Following our break, we moved from the lab to the computer room in order to discover how drugs can affect brain function and how physical contact can stimulate gene release. We discussed how our environment can alter the structure of the brain and that often environmental factors can override genetics, which was an interesting argument to add to the ‘nature versus nurture’ debate. The animations helped us to experience Dr Sutton’s words in a more tangible way. This session was particularly beneficial to the psychology students, as the impacts of drug use is a topic that is covered within the syllabus.

We then learnt about the interesting history of hemispherectomies, which involves removing half of the brain in surgery, by watching a clip explaining why the American Paediatric Neurosurgeon Ben Carson removed half of a young girl’s brain to stop her constant fits. It was fascinating to learn that the girl could walk ten days after the surgery due to neuroplasticity - the other half had compensated for the removed hemisphere. We were very eager to start the brain dissection, which gave us the unique opportunity to visually see the various structures of the intricate sheep's brain. We worked individually or in pairs to remove the remaining skull, and then peel off the meninges (the membrane surrounding the organ) to reveal the pinky-grey, shrivelled walnut underneath. We continued under Dr Sutton’s instruction until we finished with a cross-section of the brain, having divided it into two hemispheres.

After lunch, we explored the lobes of the brain and how damage to different areas can cause behavioural changes. We looked at several fMRI scans to compare healthy brains and the brains of convicted felons who had brain damage. It has been shown that, in many cases, the aggression of these felons was caused by brain damage, for example aggressive behaviour stopped completely in one man once his brain tumour was removed.
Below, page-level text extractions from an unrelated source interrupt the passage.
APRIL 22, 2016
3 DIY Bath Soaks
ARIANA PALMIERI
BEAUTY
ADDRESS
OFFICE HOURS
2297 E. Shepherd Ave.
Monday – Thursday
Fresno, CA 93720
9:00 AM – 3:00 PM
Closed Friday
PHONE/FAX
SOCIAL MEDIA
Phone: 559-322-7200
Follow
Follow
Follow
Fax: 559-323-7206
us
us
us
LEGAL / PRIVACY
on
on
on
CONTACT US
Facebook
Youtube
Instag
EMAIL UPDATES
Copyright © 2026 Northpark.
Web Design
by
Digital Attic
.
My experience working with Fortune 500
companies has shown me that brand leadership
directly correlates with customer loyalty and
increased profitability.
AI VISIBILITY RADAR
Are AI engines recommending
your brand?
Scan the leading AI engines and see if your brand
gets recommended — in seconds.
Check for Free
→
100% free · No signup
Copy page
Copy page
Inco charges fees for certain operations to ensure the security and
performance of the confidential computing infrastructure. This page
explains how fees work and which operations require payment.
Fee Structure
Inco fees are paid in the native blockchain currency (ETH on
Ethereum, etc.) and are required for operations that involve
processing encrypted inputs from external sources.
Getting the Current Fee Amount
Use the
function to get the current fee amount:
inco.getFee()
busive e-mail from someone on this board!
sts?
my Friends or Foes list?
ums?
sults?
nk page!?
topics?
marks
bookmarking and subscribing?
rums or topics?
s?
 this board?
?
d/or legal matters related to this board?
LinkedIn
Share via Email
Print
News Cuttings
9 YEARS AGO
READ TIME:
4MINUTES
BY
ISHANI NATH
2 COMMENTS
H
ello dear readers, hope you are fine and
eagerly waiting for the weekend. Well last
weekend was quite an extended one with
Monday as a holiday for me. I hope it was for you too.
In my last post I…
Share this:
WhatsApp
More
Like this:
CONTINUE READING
This session was fascinating as we could clearly see how the smallest amount of excess pressure on a certain area of the brain can cause dramatic behavioural alterations.

Our final topic was ‘The Shattered Mind’ and essentially involved the difference in the frontal lobe of people with mental disorders, particularly schizophrenia. We were all engrossed in Dr Sutton’s case studies demonstrating when neuroscience played a crucial or inefficacious role in the judicial system. It will be very interesting to see to what extent scientific advancements influence court cases in the future, or whether the need for free will and responsibility in society will often remain more important. This was just one of many ethical questions raised throughout this fascinating day.